This was a short piece in a small-circulation magazine; it was hardly a public lashing for Styron. Still, the sentiment was there—you haven't suffered enough—and it is, to a larger degree, a problem with which many depressives must grapple. The illness is not always measurable by traditional medical standards; only the sufferer truly knows the severity of his own sadness, and therefore it can be hard to validate. Ironically, it is sometimes harder to prove the legitimacy of the illness to fellow depressives, some of whom resort to measuring their own pain in numbers of hospitalizations and electric shock treatments. It is disheartening, this jockeying for position as the most downtrodden. As one reader of Smith's essay pointed out in a letter to the editor, "We don't have to start pushing each other out of the nest."

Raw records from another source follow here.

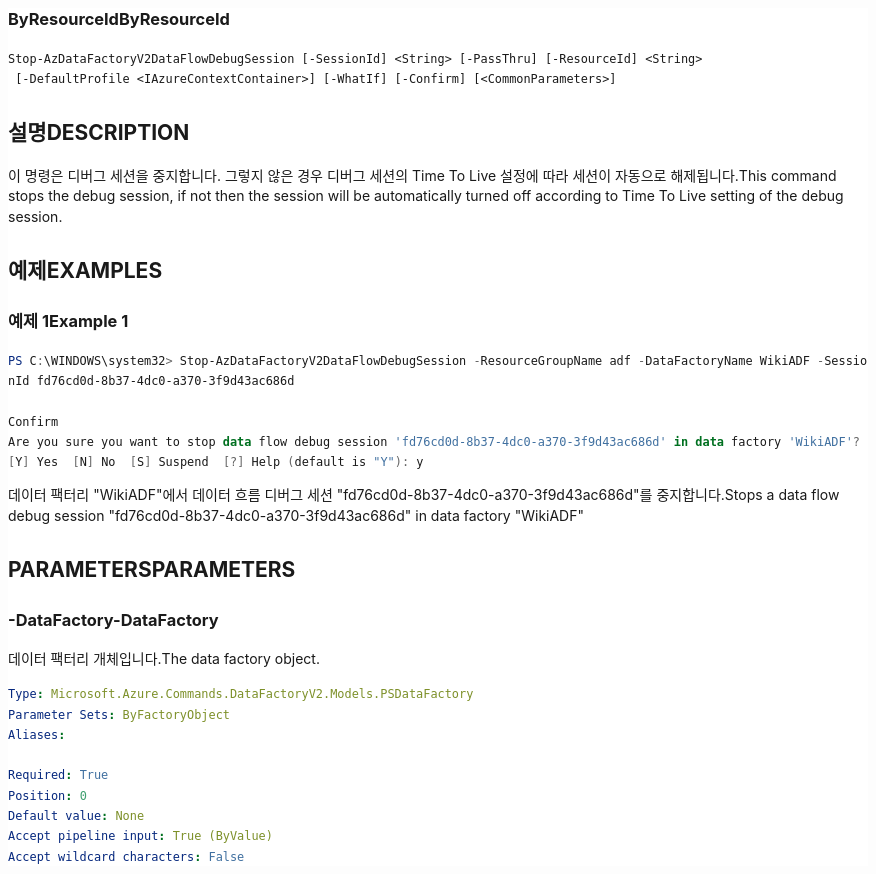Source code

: ### <span data-ttu-id="d0d98-107">ByResourceId</span><span class="sxs-lookup"><span data-stu-id="d0d98-107">ByResourceId</span></span>
```
Stop-AzDataFactoryV2DataFlowDebugSession [-SessionId] <String> [-PassThru] [-ResourceId] <String>
 [-DefaultProfile <IAzureContextContainer>] [-WhatIf] [-Confirm] [<CommonParameters>]
```

## <span data-ttu-id="d0d98-108">설명</span><span class="sxs-lookup"><span data-stu-id="d0d98-108">DESCRIPTION</span></span>
<span data-ttu-id="d0d98-109">이 명령은 디버그 세션을 중지합니다. 그렇지 않은 경우 디버그 세션의 Time To Live 설정에 따라 세션이 자동으로 해제됩니다.</span><span class="sxs-lookup"><span data-stu-id="d0d98-109">This command stops the debug session, if not then the session will be automatically turned off according to Time To Live setting of the debug session.</span></span>

## <span data-ttu-id="d0d98-110">예제</span><span class="sxs-lookup"><span data-stu-id="d0d98-110">EXAMPLES</span></span>

### <span data-ttu-id="d0d98-111">예제 1</span><span class="sxs-lookup"><span data-stu-id="d0d98-111">Example 1</span></span>
```powershell
PS C:\WINDOWS\system32> Stop-AzDataFactoryV2DataFlowDebugSession -ResourceGroupName adf -DataFactoryName WikiADF -SessionId fd76cd0d-8b37-4dc0-a370-3f9d43ac686d

Confirm
Are you sure you want to stop data flow debug session 'fd76cd0d-8b37-4dc0-a370-3f9d43ac686d' in data factory 'WikiADF'?
[Y] Yes  [N] No  [S] Suspend  [?] Help (default is "Y"): y
```
<span data-ttu-id="d0d98-112">데이터 팩터리 "WikiADF"에서 데이터 흐름 디버그 세션 "fd76cd0d-8b37-4dc0-a370-3f9d43ac686d"를 중지합니다.</span><span class="sxs-lookup"><span data-stu-id="d0d98-112">Stops a data flow debug session "fd76cd0d-8b37-4dc0-a370-3f9d43ac686d" in data factory "WikiADF"</span></span>

## <span data-ttu-id="d0d98-113">PARAMETERS</span><span class="sxs-lookup"><span data-stu-id="d0d98-113">PARAMETERS</span></span>

### <span data-ttu-id="d0d98-114">-DataFactory</span><span class="sxs-lookup"><span data-stu-id="d0d98-114">-DataFactory</span></span>
<span data-ttu-id="d0d98-115">데이터 팩터리 개체입니다.</span><span class="sxs-lookup"><span data-stu-id="d0d98-115">The data factory object.</span></span>

```yaml
Type: Microsoft.Azure.Commands.DataFactoryV2.Models.PSDataFactory
Parameter Sets: ByFactoryObject
Aliases:

Required: True
Position: 0
Default value: None
Accept pipeline input: True (ByValue)
Accept wildcard characters: False
```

In the fall of 2002, I saw Styron once more at a mental-health conference. I was taken aback again, this time by his strength. He was a different man. Or maybe he was just the man he used to be. Either way, he was there: He had returned physically and emotionally.

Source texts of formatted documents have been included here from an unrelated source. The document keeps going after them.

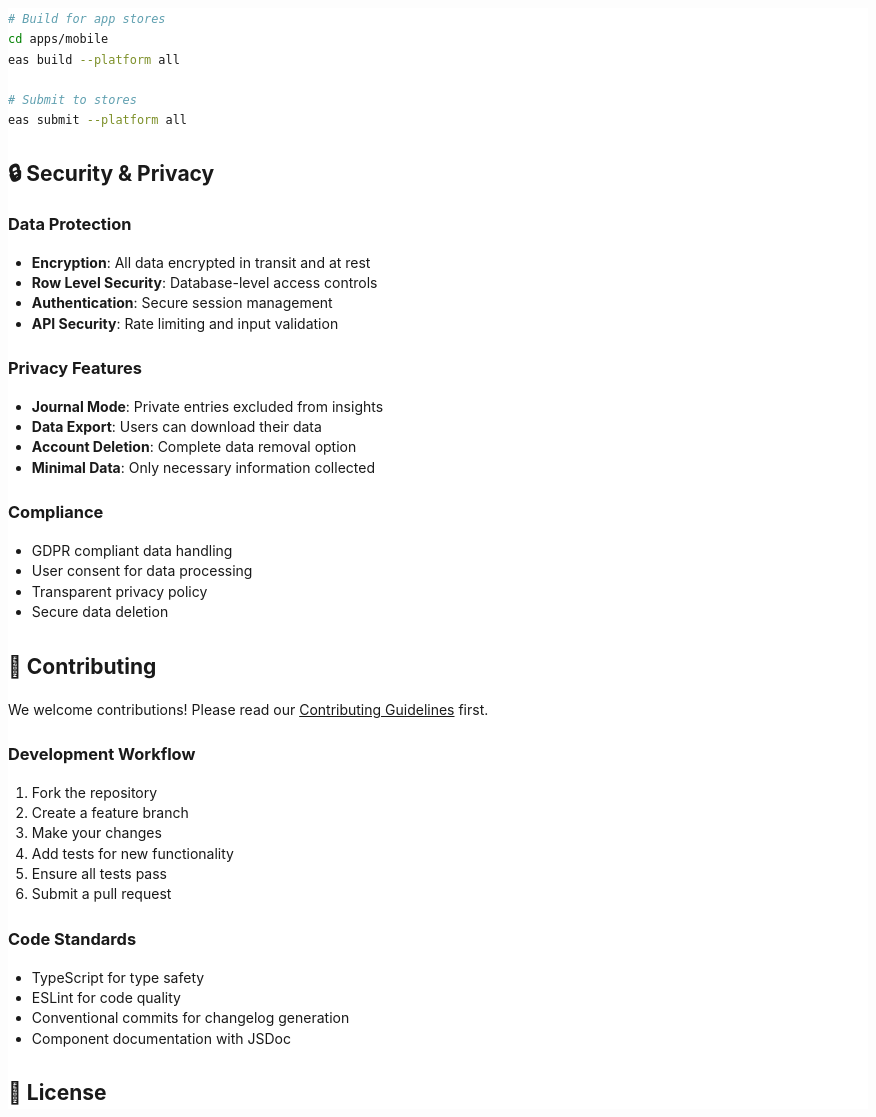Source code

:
 ```bash
# Build for app stores
cd apps/mobile
eas build --platform all

# Submit to stores
eas submit --platform all
```

## 🔒 Security & Privacy

### Data Protection
- **Encryption**: All data encrypted in transit and at rest
- **Row Level Security**: Database-level access controls
- **Authentication**: Secure session management
- **API Security**: Rate limiting and input validation

### Privacy Features
- **Journal Mode**: Private entries excluded from insights
- **Data Export**: Users can download their data
- **Account Deletion**: Complete data removal option
- **Minimal Data**: Only necessary information collected

### Compliance
- GDPR compliant data handling
- User consent for data processing
- Transparent privacy policy
- Secure data deletion

## 🤝 Contributing

We welcome contributions! Please read our [Contributing Guidelines](./CONTRIBUTING.md) first.

### Development Workflow
1. Fork the repository
2. Create a feature branch
3. Make your changes
4. Add tests for new functionality
5. Ensure all tests pass
6. Submit a pull request

### Code Standards
- TypeScript for type safety
- ESLint for code quality
- Conventional commits for changelog generation
- Component documentation with JSDoc

## 📄 License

In the closing of Darkness Visible, Styron worries that the more optimistic message of Dante's Inferno has been lost with so much focus on the melancholy lines, "In the middle of the journey of our life/ I found myself in a dark wood,/ For I had lost the right path." He then resurrects the forgotten part of that passage, "And so we came forth, and once again beheld the stars." Perhaps now we should do the same for Styron—and also remember him for his courage in the face of terrifying affliction.